◆ **Task**
In the data below, find the line containing "nose: (484, 208)", then set down that line and every later line up to and including the line containing "right hip: (412, 509)", exactly.

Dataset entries
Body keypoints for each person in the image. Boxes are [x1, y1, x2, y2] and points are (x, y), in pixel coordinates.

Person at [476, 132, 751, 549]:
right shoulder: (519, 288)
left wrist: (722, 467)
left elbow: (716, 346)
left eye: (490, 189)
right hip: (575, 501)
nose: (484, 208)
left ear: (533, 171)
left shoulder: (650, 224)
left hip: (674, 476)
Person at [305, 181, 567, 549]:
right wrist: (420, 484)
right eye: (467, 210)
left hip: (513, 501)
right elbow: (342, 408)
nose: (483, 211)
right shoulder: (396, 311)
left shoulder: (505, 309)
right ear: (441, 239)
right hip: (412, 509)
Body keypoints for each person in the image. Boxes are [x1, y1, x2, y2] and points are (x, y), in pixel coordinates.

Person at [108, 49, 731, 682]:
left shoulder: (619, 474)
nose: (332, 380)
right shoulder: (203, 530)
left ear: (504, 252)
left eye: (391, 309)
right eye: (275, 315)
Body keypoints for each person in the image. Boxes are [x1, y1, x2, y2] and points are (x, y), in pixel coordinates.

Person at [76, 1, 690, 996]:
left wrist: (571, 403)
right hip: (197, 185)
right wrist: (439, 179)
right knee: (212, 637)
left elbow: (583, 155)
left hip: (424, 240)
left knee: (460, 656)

◆ **Answer to this problem**
nose: (484, 208)
left ear: (533, 171)
left shoulder: (650, 224)
left hip: (674, 476)
Person at [305, 181, 567, 549]:
right wrist: (420, 484)
right eye: (467, 210)
left hip: (513, 501)
right elbow: (342, 408)
nose: (483, 211)
right shoulder: (396, 311)
left shoulder: (505, 309)
right ear: (441, 239)
right hip: (412, 509)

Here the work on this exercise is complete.